My guess would be that low action is at least one part of the equation.

My bass tone is like a fine lady... Thick w/ a round bottom end... So I'm not 100% sure how you achieve that, but I know my BTB sounded *close* to that when I had the strings really low during my I-Wanna-Tap-Everything-On-Bass phase.


----------



## SirMyghin (Nov 16, 2012)

Sounds like a fair bit of treble, a bunch of lows and not much in between. Not sure why anyone would want that tone though. Way too clanky for my tastes.


----------



## Konfyouzd (Nov 16, 2012)

Bc the guitars in bands like that cover everything from low to high mids these days... The bass players are for show. 

But the click *does* sounds kinda cool if mixed well.

At the same time... That plus a heavily scooped guitar sound = your average 90s death metal band.


----------



## MassNecrophagia (Nov 19, 2012)

Low action. Fresh strings will make it really bad/pronounced. EQ it to taste, highs will make it bright, lows will give it that chunk sound, mids will make it stick out.


----------



## cGoEcYk (Nov 21, 2012)

It's mainly playing style. Gear/EQ specifics etc just make it not sound horrible. 

Use a fast yet light attack that hits the strings at an angle such that it bounces off the fretboard a little. Low action will help like a crazy.

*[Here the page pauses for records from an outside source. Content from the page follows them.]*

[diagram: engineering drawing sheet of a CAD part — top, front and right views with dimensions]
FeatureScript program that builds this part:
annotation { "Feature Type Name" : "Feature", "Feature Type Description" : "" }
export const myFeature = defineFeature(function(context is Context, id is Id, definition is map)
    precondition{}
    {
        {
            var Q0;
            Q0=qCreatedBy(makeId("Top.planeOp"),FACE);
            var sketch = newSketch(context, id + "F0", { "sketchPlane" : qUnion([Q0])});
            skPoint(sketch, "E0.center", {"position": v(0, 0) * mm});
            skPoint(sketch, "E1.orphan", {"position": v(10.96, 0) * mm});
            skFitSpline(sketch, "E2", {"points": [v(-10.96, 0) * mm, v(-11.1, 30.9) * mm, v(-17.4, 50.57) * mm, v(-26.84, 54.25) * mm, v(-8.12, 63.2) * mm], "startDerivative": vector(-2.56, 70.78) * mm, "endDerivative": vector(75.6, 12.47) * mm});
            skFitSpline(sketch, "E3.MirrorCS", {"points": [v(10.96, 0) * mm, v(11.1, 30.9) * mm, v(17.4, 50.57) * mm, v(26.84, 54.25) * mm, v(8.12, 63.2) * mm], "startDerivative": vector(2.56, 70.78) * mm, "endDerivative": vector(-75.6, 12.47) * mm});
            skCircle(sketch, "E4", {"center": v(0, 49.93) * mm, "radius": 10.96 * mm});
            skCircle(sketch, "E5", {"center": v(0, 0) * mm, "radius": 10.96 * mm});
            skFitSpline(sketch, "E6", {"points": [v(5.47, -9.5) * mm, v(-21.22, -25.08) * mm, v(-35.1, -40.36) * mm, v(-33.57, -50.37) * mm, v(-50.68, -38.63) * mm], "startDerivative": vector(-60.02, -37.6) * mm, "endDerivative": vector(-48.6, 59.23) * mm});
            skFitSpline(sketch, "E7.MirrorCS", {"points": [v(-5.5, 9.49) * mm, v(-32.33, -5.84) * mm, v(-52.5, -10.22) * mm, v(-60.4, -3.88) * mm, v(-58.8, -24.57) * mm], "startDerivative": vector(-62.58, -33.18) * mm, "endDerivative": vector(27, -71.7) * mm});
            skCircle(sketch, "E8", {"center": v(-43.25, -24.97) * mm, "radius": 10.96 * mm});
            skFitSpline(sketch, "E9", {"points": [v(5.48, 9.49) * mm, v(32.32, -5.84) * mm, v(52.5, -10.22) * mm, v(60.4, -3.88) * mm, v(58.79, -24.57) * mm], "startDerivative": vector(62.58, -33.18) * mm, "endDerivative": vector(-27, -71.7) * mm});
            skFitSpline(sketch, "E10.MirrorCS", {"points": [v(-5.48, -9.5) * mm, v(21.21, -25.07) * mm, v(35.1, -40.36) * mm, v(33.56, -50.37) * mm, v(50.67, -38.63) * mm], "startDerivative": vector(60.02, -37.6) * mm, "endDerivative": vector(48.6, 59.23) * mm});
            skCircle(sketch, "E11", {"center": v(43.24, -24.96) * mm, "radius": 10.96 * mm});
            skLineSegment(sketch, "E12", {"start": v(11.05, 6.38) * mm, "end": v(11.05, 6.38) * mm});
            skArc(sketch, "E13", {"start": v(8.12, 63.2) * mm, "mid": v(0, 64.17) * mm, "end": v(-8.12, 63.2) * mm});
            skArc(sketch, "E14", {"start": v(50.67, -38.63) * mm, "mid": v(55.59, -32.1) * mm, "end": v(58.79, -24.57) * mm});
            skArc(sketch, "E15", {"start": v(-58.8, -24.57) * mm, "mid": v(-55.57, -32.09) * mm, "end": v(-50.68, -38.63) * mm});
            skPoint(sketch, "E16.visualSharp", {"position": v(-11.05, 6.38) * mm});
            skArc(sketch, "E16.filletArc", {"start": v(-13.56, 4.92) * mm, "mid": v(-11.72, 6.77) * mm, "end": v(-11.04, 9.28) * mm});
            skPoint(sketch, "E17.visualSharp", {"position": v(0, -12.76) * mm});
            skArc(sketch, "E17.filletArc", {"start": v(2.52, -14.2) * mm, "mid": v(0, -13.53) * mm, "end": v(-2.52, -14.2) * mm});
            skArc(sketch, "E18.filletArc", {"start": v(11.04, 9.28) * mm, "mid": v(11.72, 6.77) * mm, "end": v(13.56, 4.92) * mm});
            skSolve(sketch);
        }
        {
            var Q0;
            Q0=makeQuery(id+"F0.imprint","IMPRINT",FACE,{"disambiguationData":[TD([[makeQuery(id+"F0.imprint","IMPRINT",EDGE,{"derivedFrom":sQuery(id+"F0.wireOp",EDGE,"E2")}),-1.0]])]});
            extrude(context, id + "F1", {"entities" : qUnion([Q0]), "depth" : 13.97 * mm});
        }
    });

It sounds like this cat sets up his sound with a lot of low mids to kind of cusion the clank and probably rolls off highs somewhat significantly or his strings are just dead. I am pretty sure he uses a touch of OD too. If you can find an amp or other tool that can overdrive right on the threshold of playing very aggressively you are golden with the clanky tone. If dialed in just right the worst sounding parts of clank will transform into grit while you still retain the overall punchy character.

I get what this kid is going for... you can go a lot further with this type of tone/style though.


----------



## Bloodbath Salt (Nov 21, 2012)

Get a EHX Knockout Attack Equalizer pedal. It's marketed for "making single coils sound like humbuckers" and visa versa, but the pedal works best with a bass.


----------